We read the paper by Soysal et al. (Reference Soysal, Usarel, Ispirli and Isik2017) with interest as we have experience of both the Attended With (AW) and the Head-Turning Sign (HTS) in a neurology-led cognitive disorders clinic.
In our studies, we focused on the “Attended Alone” (AA) sign as a marker of cognitive health, rather than AW as a marker of cognitive impairment. Re-examining our data (Larner, Reference Larner2014), we present (Table 1) our findings for AW, rather than AA, for ease of comparison with the findings of Soysal et al. (Reference Soysal, Usarel, Ispirli and Isik2017).
Hence, AW is a high frequency sign (66.1% of all clinic attenders in our study; 69.7% in Soysal et al. (Reference Soysal, Usarel, Ispirli and Isik2017)) which is sensitive but not specific for cognitive impairment (hence, high false positive rate but low false negative rate) with low positive predictive value.
Our studies of HTS (see Larner, Reference Larner2018 for details) encompass two patient cohorts (n = 398 in total, of whom 246 AW) for whom the combined results are shown in the table.
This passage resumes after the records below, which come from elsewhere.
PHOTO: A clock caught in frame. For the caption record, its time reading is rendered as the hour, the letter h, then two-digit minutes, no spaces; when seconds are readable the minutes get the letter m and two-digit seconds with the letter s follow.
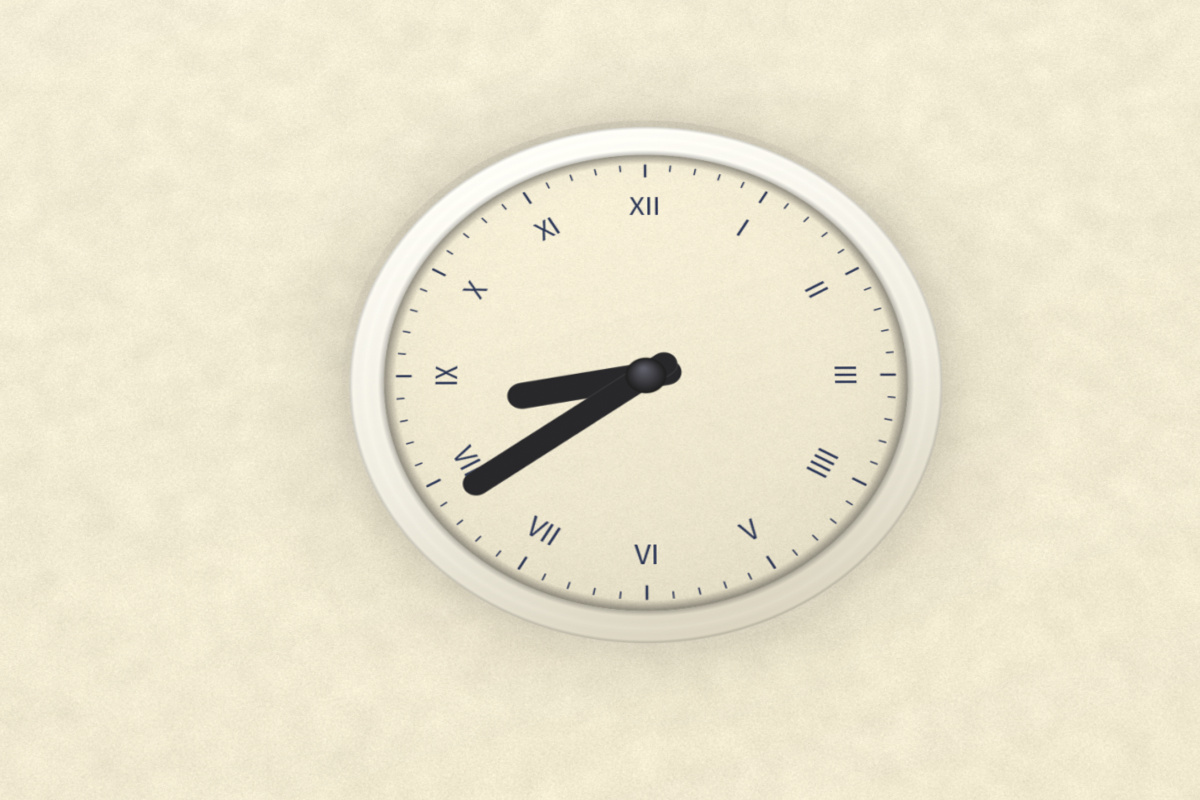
8h39
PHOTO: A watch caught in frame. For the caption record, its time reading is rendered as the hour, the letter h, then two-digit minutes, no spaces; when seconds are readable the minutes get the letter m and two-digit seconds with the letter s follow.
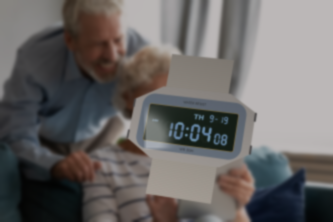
10h04m08s
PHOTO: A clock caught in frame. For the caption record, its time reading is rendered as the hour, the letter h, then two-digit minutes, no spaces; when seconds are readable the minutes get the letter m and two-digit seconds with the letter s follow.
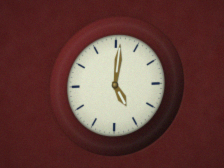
5h01
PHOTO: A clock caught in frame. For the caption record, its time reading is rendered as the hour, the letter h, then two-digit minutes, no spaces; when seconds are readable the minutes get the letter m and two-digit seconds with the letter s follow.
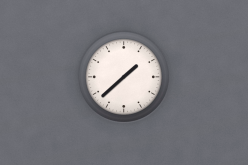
1h38
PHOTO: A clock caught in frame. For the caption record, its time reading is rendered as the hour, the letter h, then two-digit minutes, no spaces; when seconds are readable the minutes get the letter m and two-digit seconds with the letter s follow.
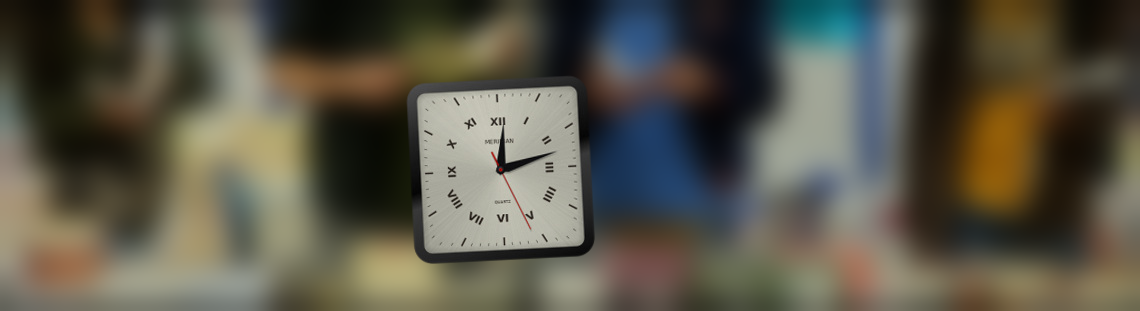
12h12m26s
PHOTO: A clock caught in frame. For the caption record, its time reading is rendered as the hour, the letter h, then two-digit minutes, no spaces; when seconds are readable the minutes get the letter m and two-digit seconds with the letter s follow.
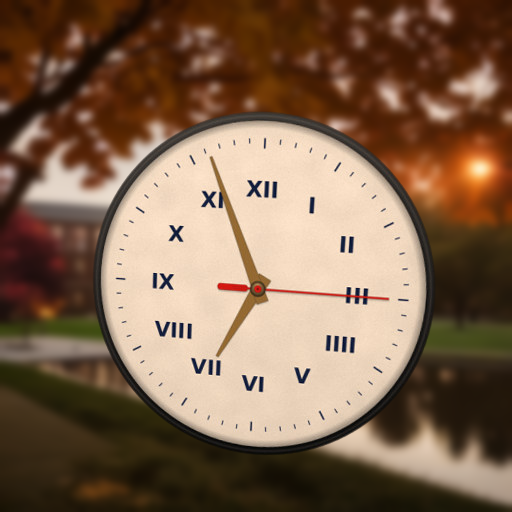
6h56m15s
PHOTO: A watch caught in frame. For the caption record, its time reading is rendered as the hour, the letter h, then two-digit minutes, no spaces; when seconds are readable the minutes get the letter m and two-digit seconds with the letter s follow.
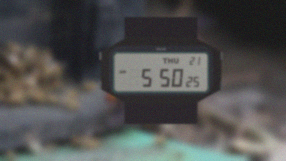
5h50
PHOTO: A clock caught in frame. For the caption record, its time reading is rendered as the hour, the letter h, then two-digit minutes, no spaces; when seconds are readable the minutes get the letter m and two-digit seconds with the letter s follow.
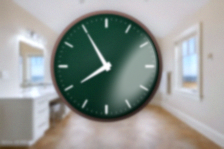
7h55
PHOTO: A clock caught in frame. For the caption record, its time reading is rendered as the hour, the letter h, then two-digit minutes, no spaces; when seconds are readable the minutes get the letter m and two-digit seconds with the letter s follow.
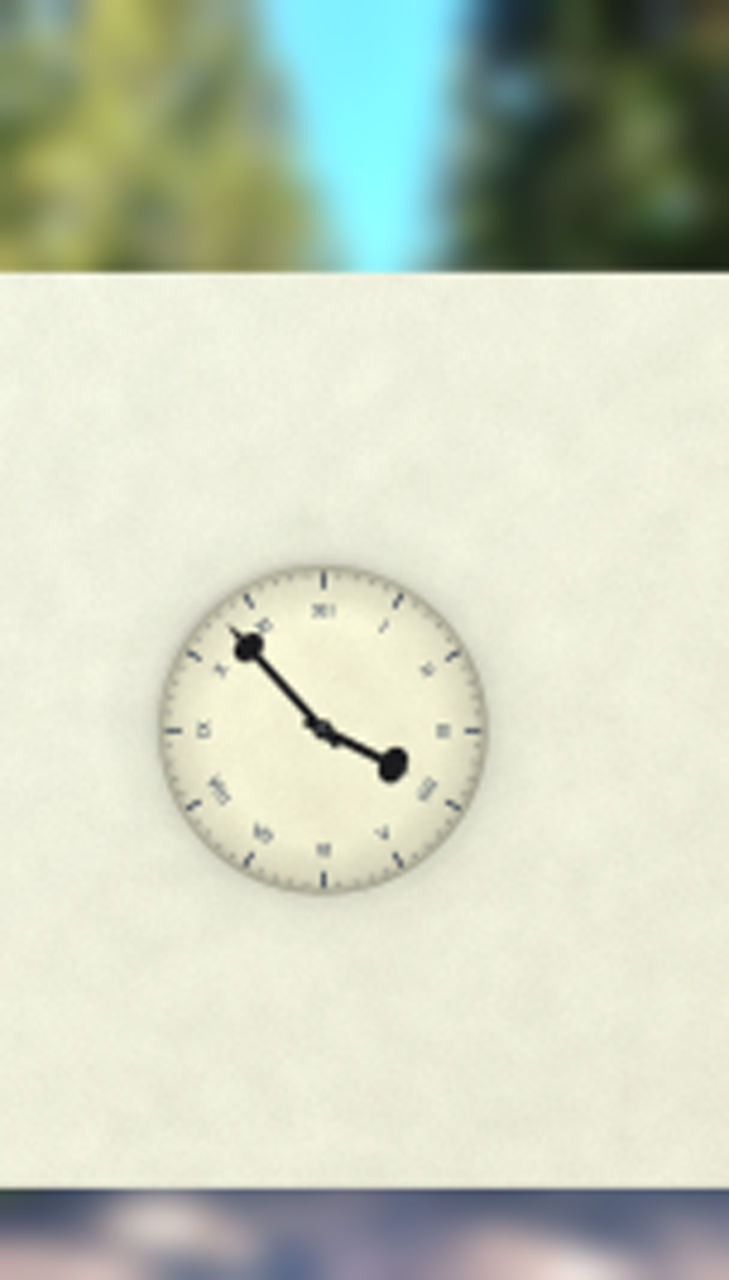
3h53
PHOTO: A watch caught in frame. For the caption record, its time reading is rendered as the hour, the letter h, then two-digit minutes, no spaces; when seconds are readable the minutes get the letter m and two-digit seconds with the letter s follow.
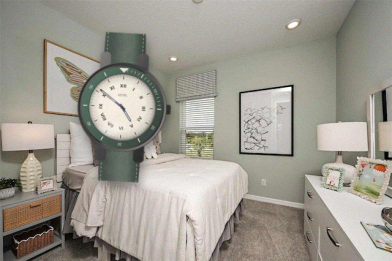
4h51
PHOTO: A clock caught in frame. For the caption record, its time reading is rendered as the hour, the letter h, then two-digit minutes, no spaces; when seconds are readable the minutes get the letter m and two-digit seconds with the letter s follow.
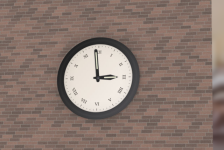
2h59
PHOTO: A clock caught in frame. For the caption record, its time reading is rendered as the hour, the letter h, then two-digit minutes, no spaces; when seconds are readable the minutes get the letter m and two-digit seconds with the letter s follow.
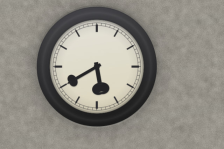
5h40
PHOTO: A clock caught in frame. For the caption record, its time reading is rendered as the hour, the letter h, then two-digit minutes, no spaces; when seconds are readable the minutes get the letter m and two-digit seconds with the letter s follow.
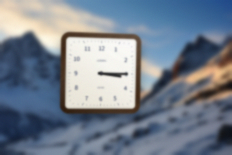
3h15
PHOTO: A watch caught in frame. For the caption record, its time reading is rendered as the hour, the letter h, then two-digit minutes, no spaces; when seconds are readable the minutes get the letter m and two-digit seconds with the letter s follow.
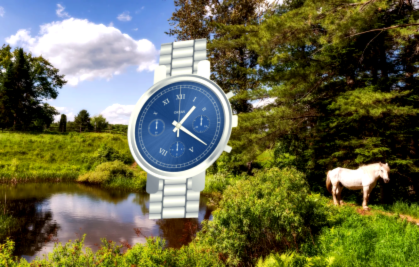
1h21
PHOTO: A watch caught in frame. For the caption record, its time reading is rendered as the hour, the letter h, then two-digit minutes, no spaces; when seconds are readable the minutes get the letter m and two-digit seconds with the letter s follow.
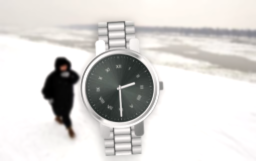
2h30
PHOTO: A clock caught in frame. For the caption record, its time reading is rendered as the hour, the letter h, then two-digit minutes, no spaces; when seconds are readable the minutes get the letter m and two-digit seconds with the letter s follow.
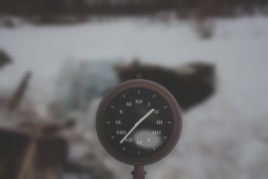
1h37
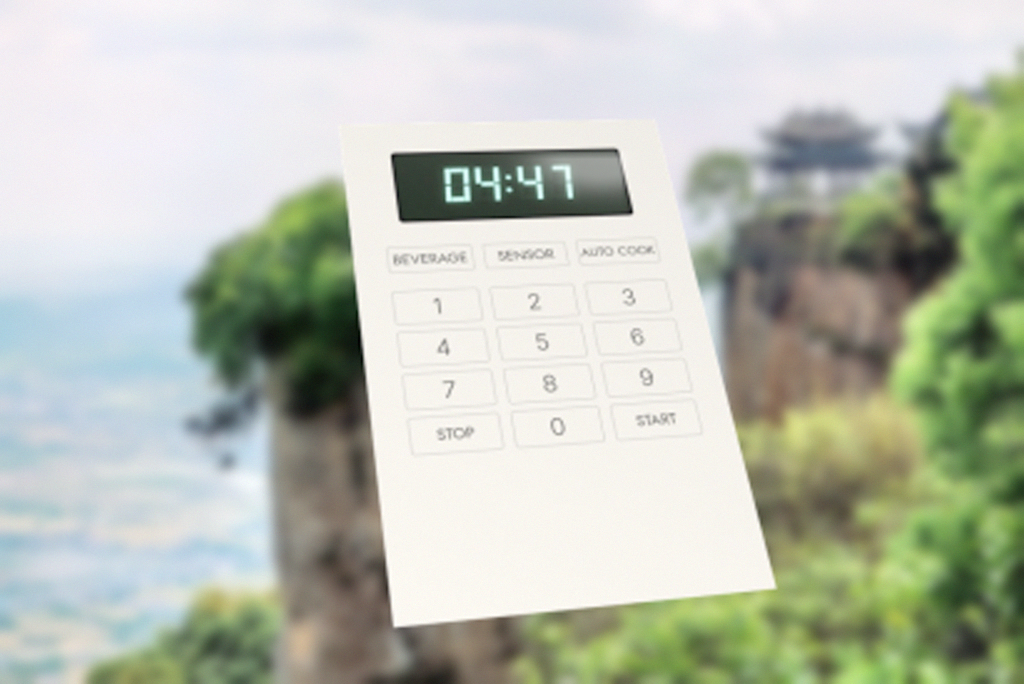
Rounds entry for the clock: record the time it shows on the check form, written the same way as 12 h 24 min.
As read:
4 h 47 min
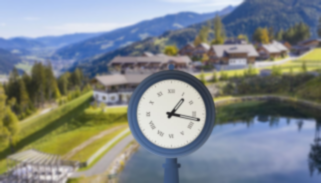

In contrast to AW, we find HTS to be a lower frequency sign (43.1% of all those AW in our studies). In our clinic, we found that HTS is not sensitive but very specific for cognitive impairment (hence, low false positive rate but high false negative rate) with high positive predictive value (Table 1). These findings are consistent across our two patient cohorts, but contrast with the findings of Soysal et al. (Reference Soysal, Usarel, Ispirli and Isik2017), who found HTS to have high sensitivity and negative predictive value for cognitive impairment. The reasons for this discrepancy are not immediately apparent to us, but may possibly relate to methodological factors (HTS may be defined differently in different studies Tabuas-Pereira et al. (Reference Tabuas-Pereira2016)) or cultural factors (HTS had a higher frequency in the Soysal et al. cohort, 244/369 = 66.1% of AW).
Both AW and HTS have the potential advantage of being both easily observed and producing categorical data that is dichotomous. We believe that the diagnostic value of these non-canonical signs merits further examination.
Conflict of interest
The authors declare no conflict of interest.